_Exercise tasks_:
- a) Summarize the text on gaps in eBird and iNaturalist data in two sentences.
- b) In the text on gaps in eBird and iNaturalist data, quote the passage starting at "By Deja Perkins, Dillon" and ending at "the full paper.".

_Text segment_:
*** Begin section ***
By Deja Perkins, Dillon Mahmoudi, Erica Henry, and Caren Cooper

This Plain Language Summary is published in advance of the paper discussed. Please check back soon for a link to the full paper.
When thinking about eBird and iNaturalist data, we typically focus on where the data are and what we can learn about topics like migration patterns, invasive species presence, overwintering habitat use, and more, but rarely do we think about where data aren’t and why. What qualities characterize areas that are over-sampled compared to areas that are under-sampled? People have voluntarily reported millions of observations to eBird and iNaturalist from locations across the United States. However, people aren’t distributed evenly across the country, and neither are their observations. GPS locations attached to each reported observation reveal where people go to observe wildlife. By summarizing the number of eBird checklists and iNaturalist observations in US census tracts, we uncovered patterns of missing data across urban and rural areas, aligning with patterns of increasing racial diversity and decreasing economic power. While people of all races, ethnicities, and income levels observe wildlife, urban neighborhoods with diverse racial, ethnic, and income groups have fewer observations and recorded data. The legacy of historical practices like redlining and segregation shapes where people live today, often in racially and economically uniform neighborhoods surrounded by people of similar social status. This legacy also impacts environmental quality, nature access, and even data quantity. Rural landscapes, on the other hand, are much larger, and it’s where income has a larger influence on where nature observations occur. Are diverse nature observers traveling to higher-income neighborhoods with higher habitat quality and more unique species to watch and report nature? Or do they feel excluded and not report at all? Regardless of the reasoning, the resulting uneven geographies of participation leave a gap of undone science, creating significant challenges for what’s possible in ornithology and biodiversity research, management, education, and learning.
*** End section ***
_Supplied data_:
*** Begin section ***
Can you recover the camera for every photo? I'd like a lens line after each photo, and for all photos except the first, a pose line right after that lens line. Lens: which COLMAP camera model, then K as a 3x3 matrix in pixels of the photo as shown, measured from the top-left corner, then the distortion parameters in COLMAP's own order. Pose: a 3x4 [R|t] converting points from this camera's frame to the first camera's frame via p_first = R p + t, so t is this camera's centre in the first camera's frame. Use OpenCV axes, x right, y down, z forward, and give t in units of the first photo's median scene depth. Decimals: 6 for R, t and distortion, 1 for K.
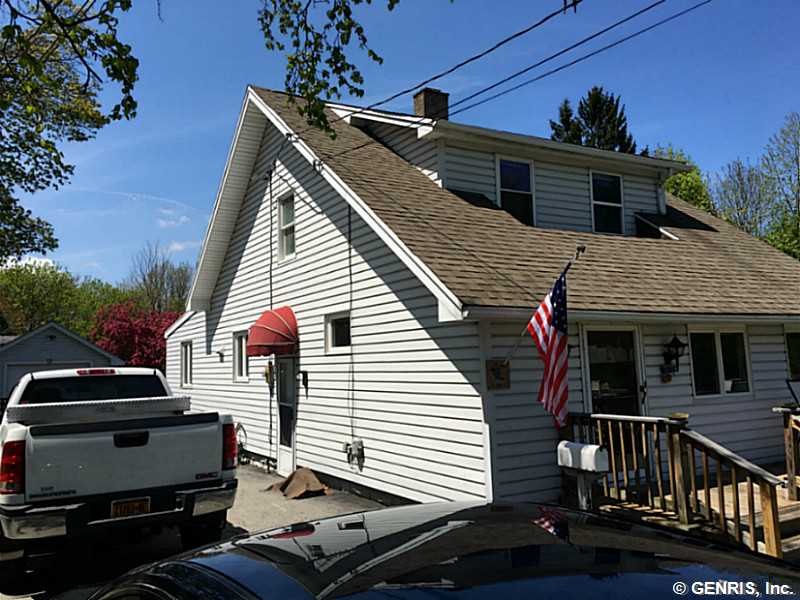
lens RADIAL K [[686.0, 0, 402.9], [0, 686.0, 287.7], [0, 0, 1]] dist [0.065403, -0.058113]
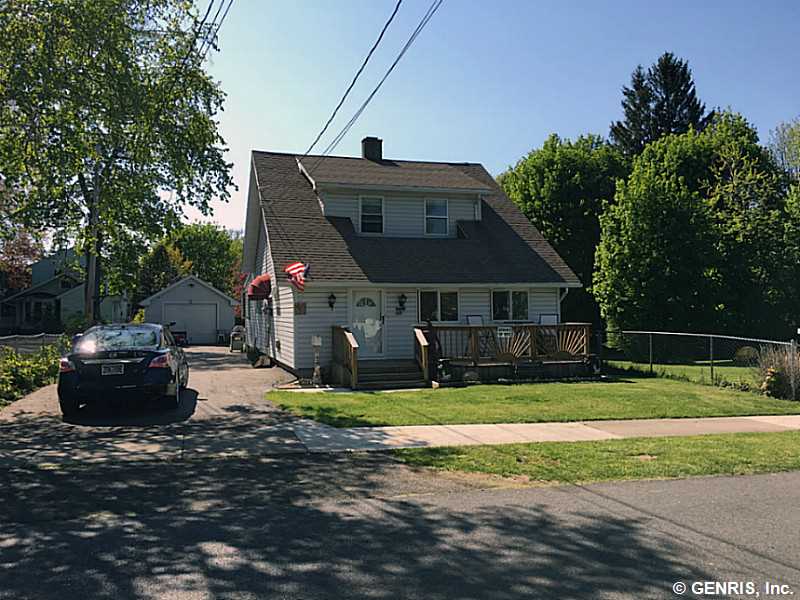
lens RADIAL K [[686.0, 0, 398.3], [0, 686.0, 294.3], [0, 0, 1]] dist [0.065403, -0.058113]
pose [[0.972857, 0.013163, -0.231034, 0.620522], [0.006996, 0.996252, 0.086219, -0.077981], [0.231303, -0.085495, 0.969118, -0.749834]]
*** End section ***
_Written answers_:
- a) By summarizing eBird checklists and iNaturalist observations across US census tracts, the authors found patterns of missing data in urban and rural areas that align with increasing racial diversity and decreasing economic power, with racially, ethnically, and economically diverse urban neighborhoods having fewer observations and income having a larger influence in rural landscapes. They link this to the legacy of redlining and segregation and say that the resulting uneven geographies of participation leave a gap of undone science that challenges ornithology and biodiversity research, management, education, and learning.

- b)
By Deja Perkins, Dillon Mahmoudi, Erica Henry, and Caren Cooper

This Plain Language Summary is published in advance of the paper discussed. Please check back soon for a link to the full paper.